**EXERCISE INSTRUCTIONS:**
Go through the records and restate them word for word, omitting images.

**RECORDS SUPPLIED:**

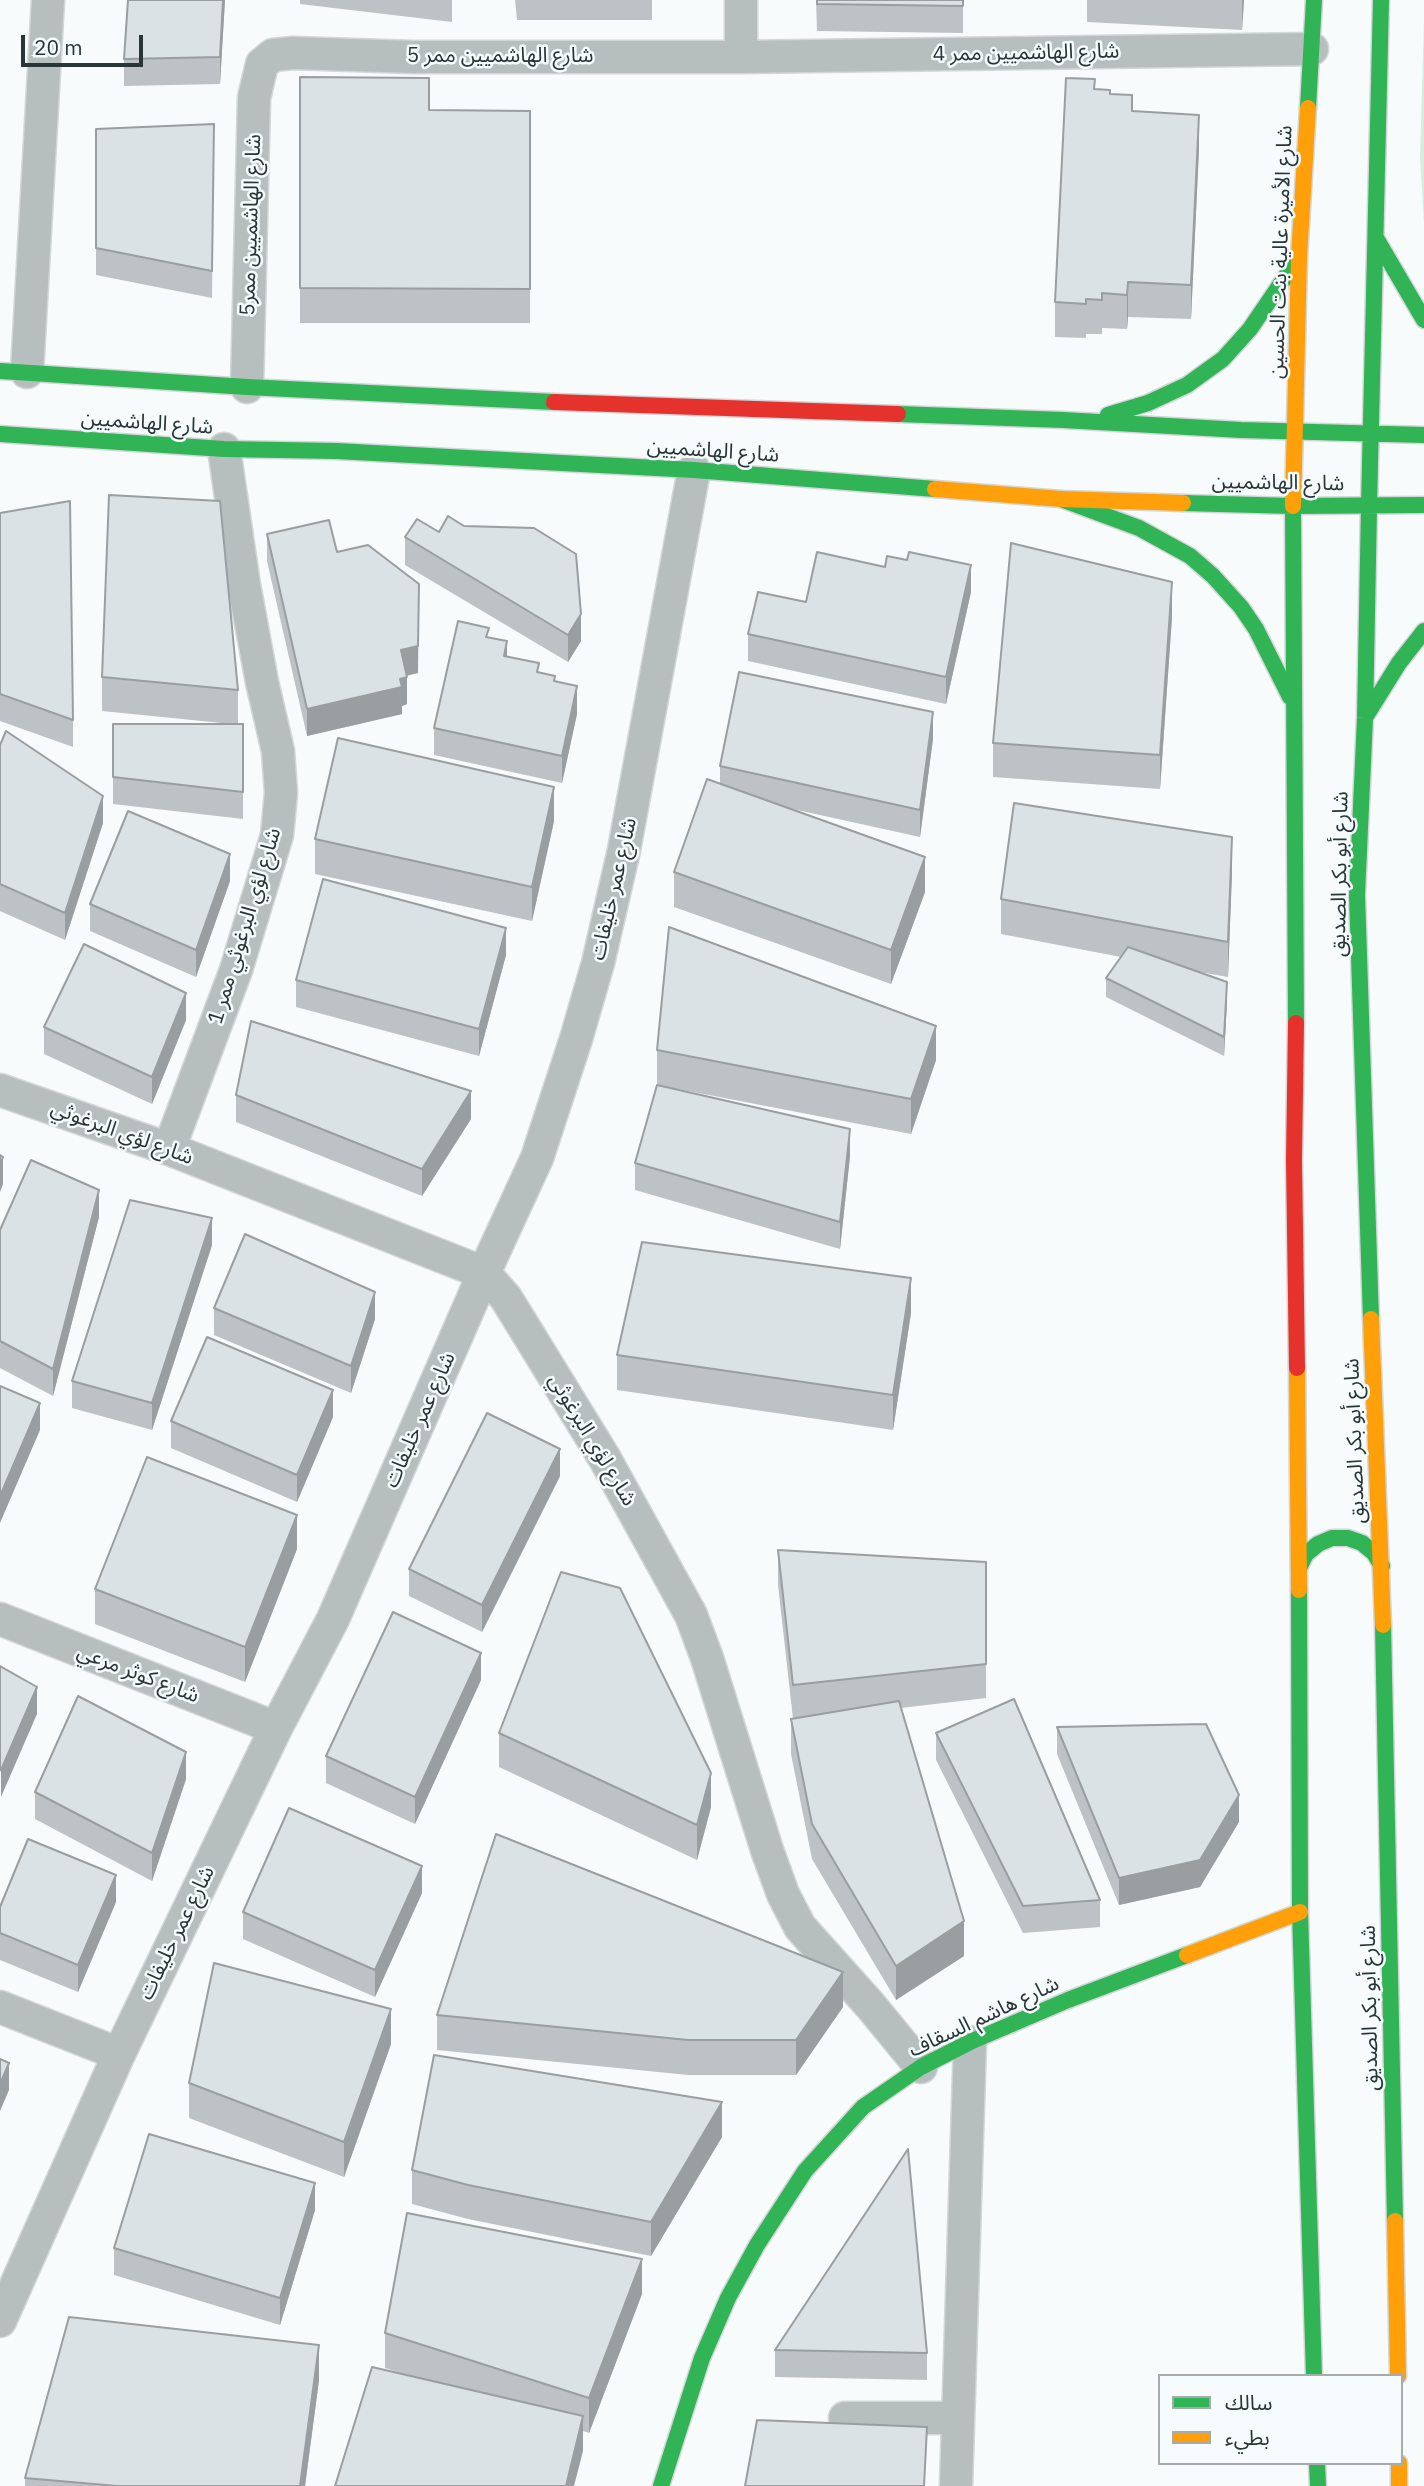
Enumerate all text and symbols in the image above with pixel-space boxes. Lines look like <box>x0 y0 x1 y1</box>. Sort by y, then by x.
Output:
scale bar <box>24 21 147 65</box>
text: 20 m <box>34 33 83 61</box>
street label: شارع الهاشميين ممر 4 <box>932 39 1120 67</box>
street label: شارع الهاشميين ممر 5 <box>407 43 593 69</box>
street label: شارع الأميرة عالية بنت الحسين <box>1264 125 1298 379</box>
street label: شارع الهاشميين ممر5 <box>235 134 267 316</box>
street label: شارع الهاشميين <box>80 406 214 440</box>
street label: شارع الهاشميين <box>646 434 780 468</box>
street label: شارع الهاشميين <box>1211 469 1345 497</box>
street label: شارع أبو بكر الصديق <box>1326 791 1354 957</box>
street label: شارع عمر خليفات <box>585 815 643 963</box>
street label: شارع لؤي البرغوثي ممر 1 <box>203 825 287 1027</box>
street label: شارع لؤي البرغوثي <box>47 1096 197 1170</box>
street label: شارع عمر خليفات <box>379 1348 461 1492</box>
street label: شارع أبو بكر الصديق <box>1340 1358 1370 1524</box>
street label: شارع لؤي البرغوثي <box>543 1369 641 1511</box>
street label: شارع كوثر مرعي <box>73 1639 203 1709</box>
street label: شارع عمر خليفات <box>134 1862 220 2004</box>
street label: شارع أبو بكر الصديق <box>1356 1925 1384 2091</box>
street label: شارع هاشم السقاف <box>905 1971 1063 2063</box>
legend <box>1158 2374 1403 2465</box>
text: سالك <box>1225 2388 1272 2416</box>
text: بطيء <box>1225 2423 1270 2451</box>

**ANSWER BOX:**
Enumerate all text and symbols in the image above with pixel-space boxes. Lines look like <box>x0 y0 x1 y1</box>. Sort by y, then by x.
Output:
scale bar <box>24 21 147 65</box>
text: 20 m <box>34 33 83 61</box>
street label: شارع الهاشميين ممر 4 <box>932 39 1120 67</box>
street label: شارع الهاشميين ممر 5 <box>407 43 593 69</box>
street label: شارع الأميرة عالية بنت الحسين <box>1264 125 1298 379</box>
street label: شارع الهاشميين ممر5 <box>235 134 267 316</box>
street label: شارع الهاشميين <box>80 406 214 440</box>
street label: شارع الهاشميين <box>646 434 780 468</box>
street label: شارع الهاشميين <box>1211 469 1345 497</box>
street label: شارع أبو بكر الصديق <box>1326 791 1354 957</box>
street label: شارع عمر خليفات <box>585 815 643 963</box>
street label: شارع لؤي البرغوثي ممر 1 <box>203 825 287 1027</box>
street label: شارع لؤي البرغوثي <box>47 1096 197 1170</box>
street label: شارع عمر خليفات <box>379 1348 461 1492</box>
street label: شارع أبو بكر الصديق <box>1340 1358 1370 1524</box>
street label: شارع لؤي البرغوثي <box>543 1369 641 1511</box>
street label: شارع كوثر مرعي <box>73 1639 203 1709</box>
street label: شارع عمر خليفات <box>134 1862 220 2004</box>
street label: شارع أبو بكر الصديق <box>1356 1925 1384 2091</box>
street label: شارع هاشم السقاف <box>905 1971 1063 2063</box>
legend <box>1158 2374 1403 2465</box>
text: سالك <box>1225 2388 1272 2416</box>
text: بطيء <box>1225 2423 1270 2451</box>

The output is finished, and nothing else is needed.